At one point in “Inside,” while curled up in the fetal position on the floor under a blanket surrounded by jumbles of cords — an image worthy of a pandemic-era time capsule — Burnham, his eyes closed, ruminates on the mess we are in.


“I don’t know about you guys, but, you know, I’ve been thinking recently that, you know, maybe allowing giant digital media corporations to exploit the neurochemical drama of our children for profit — you know, maybe that was a bad call by us. Maybe the flattening of the entire subjective human experience into a lifeless exchange of value that benefits nobody, except for, you know, a handful of bug-eyed salamanders in Silicon Valley — maybe that as a way of life forever, maybe that’s not good.”

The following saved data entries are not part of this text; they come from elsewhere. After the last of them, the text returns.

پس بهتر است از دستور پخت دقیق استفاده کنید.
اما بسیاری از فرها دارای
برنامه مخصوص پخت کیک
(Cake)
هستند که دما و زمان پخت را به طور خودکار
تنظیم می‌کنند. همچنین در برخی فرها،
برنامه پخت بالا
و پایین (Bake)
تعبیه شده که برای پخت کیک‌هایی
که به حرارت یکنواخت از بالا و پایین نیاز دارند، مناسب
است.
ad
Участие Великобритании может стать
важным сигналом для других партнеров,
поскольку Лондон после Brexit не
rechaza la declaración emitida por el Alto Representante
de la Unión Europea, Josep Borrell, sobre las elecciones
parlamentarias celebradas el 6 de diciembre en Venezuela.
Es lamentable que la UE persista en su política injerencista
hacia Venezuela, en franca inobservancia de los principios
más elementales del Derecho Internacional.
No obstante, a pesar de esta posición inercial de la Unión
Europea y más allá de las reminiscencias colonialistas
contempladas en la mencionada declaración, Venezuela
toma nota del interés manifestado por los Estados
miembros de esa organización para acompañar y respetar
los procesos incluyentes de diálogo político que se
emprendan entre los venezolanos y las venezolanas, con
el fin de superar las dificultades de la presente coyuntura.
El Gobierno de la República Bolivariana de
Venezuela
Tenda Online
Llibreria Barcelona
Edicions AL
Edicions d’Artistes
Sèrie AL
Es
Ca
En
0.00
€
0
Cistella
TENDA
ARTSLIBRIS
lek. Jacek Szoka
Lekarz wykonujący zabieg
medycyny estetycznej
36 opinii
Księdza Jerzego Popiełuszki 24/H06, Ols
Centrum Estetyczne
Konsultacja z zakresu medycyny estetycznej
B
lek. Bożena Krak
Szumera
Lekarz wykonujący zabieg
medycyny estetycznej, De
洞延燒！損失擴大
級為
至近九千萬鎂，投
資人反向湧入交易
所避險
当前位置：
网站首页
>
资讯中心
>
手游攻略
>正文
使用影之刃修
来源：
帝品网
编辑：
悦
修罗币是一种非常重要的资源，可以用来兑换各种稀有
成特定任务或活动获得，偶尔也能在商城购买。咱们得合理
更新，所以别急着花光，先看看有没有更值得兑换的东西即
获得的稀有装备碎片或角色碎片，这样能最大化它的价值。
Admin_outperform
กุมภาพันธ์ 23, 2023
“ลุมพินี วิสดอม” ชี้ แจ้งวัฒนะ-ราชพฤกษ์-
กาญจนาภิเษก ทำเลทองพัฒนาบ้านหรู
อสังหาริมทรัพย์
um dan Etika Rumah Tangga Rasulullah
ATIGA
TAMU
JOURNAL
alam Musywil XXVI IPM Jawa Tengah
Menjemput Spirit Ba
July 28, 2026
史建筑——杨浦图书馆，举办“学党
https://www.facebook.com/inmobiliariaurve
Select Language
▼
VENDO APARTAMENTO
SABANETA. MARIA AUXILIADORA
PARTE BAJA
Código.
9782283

In “Don’t Look Up,” the chief “bug-eyed salamander,” a Steve Jobs-like character and the third richest man on the planet, is almost completely responsible for allowing the comet to collide with Earth; his eleventh-hour attempt to plumb the rock for trillions of dollars worth of materials fails. In the end, he and a handful of haves escape on a spaceship, leaving the remaining billions of have-nots to die.


Juxtaposed with Jeff Bezos, one of the richest men on Earth, launching into space on his own rocket last year — a trip back-dropped by pandemic devastation (and a passing blip on the cultural radar) — is beyond parody … almost.


Near the end of “Don’t Look Up,” Leonardo DiCaprio’s character, an awkward astronomer turned media darling, delivers an emotional monologue. Staring into the camera, he implores: “What have we done to ourselves? How do we fix it?” Funny. We were just asking ourselves the same thing.